EXTRAIT À LIRE
=======

Les Maisons du luxe ont véritablement impulsé un mouvement pour se tourner vers le “green” souvent vu comme apportant un véritable avantage compétitif. Aujourd’hui, ces Maisons doivent emporter toute la chaîne de valeur de la production à la distribution pour être réellement considérées comme respectueuses de l’environnement. En d’autres termes, leurs responsabilité a mué d’un devoir d’exemplarité à un devoir de transmission. « Nous avons conscience que la maison Cartier, qui tient une place de référence dans l'industrie, a un rôle à jouer. C’est notamment pourquoi nous nous engageons en faveur de la création de plusieurs organisations dont l’objectif est de structurer les filières pour imaginer un monde plus durable. Ainsi, nous avons co-créé le Responsible Jewellery Council . Cette organisation à but non lucratif a pour objectif de créer les standards de responsabilité pour toute la chaîne de la joaillerie, de la mine à la vitrine » souligne Anouchka Didier-Mansour et d’ajouter : « Aujourd’hui 99 % des émissions de CO2 de la Maison Cartier sont émises en dehors de nos infrastructures. Comment atteindre notre objectif de 46 % de réduction des émissions de CO2 dans ce contexte ? Nous devons travailler avec nos partenaires et c’est également l’origine de l’initiative que nous avons créé en octobre 2021 avec le Groupe Kering nommée la Watch Jewellery Initiative. Il s’agit d’une première initiative de ce type dans le secteur de l'horlogerie et de la joaillerie. Cette initiative réunit déjà plus d'une vingtaine d’acteurs et a pour objectif de travailler en collaboration pour que l’industrie ait un impact positif. 3 piliers sont au cœur de notre action : renforcer la résilience climatique, préserver les ressources et favoriser l’inclusion tout au long de la chaîne de valeur. Collaborer est un impératif de premier plan si nous voulons faire face aux défis d’aujourd’hui et de demain ».


Le cuir : une adaptation réussie


Le cuir reste l’une des matières utilisées par les grandes Maisons du luxe mais également l'une des plus décriées par les associations de défense du bien-être animal. Il a été prouvé à maintes reprises que les conditions de vie et d’abattage des bovins étaient catastrophiques. Alors, une fois de plus les grandes Maisons ont réagi. « Les coalitions avec d'autres industries sont clefs pour transformer les filières dans leur ensemble. C'est le cas pour le cuir par exemple »⁸ souligne Marie Claire Daveu, Directrice Développement Durable et Affaires Institutionnelles de Kering. Hermès a, de son côté, annoncé passer à la biotechnologie des cuirs et, désormais les sacs à main Victoria intégreront un dérivé de champignon développé en Californie. Le cuir sera par la suite tanné, assemblé et fini dans les ateliers d’Hermès, sur le sol français.

=======

ENREGISTREMENTS BRUTS
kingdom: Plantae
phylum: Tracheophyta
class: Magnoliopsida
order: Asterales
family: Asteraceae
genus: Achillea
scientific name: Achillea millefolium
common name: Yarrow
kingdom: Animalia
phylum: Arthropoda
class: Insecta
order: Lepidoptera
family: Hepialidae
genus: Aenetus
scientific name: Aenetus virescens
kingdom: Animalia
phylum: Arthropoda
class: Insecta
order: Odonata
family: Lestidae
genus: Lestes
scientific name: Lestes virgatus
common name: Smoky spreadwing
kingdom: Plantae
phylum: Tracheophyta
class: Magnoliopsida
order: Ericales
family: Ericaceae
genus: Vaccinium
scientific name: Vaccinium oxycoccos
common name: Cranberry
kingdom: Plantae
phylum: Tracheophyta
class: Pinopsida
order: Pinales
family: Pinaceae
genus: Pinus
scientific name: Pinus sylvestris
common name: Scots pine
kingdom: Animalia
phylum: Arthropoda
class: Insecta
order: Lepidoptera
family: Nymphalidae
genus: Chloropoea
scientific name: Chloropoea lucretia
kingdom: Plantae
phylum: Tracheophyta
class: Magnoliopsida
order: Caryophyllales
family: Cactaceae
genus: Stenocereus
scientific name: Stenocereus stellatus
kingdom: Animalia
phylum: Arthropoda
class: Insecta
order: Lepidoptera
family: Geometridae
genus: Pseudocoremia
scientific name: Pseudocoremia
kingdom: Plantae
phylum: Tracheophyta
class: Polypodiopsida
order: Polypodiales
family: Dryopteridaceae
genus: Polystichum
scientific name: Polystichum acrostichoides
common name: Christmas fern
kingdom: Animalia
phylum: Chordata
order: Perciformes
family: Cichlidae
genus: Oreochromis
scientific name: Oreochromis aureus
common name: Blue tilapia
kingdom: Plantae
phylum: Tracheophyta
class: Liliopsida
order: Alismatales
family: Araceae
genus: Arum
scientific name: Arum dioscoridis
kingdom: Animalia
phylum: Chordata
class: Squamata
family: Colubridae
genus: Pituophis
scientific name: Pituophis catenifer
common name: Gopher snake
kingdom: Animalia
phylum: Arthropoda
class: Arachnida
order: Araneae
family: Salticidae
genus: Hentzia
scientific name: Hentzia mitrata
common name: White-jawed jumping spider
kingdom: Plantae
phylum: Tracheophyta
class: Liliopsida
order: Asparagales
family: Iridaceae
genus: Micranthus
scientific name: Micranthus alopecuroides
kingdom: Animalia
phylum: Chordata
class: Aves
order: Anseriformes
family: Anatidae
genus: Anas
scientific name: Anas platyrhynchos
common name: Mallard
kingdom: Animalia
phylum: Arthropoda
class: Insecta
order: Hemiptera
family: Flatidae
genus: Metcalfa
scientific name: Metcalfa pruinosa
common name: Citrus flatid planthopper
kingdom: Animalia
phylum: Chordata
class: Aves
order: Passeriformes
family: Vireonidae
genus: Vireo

=======

CONSIGNE DE TRAVAIL
Recopiez à l'identique, dans l'extrait sur le luxe et l'environnement, le passage allant de « Le cuir reste » jusqu'à « le sol français. ».

LE RÉSULTAT
Le cuir reste l’une des matières utilisées par les grandes Maisons du luxe mais également l'une des plus décriées par les associations de défense du bien-être animal. Il a été prouvé à maintes reprises que les conditions de vie et d’abattage des bovins étaient catastrophiques. Alors, une fois de plus les grandes Maisons ont réagi. « Les coalitions avec d'autres industries sont clefs pour transformer les filières dans leur ensemble. C'est le cas pour le cuir par exemple »⁸ souligne Marie Claire Daveu, Directrice Développement Durable et Affaires Institutionnelles de Kering. Hermès a, de son côté, annoncé passer à la biotechnologie des cuirs et, désormais les sacs à main Victoria intégreront un dérivé de champignon développé en Californie. Le cuir sera par la suite tanné, assemblé et fini dans les ateliers d’Hermès, sur le sol français.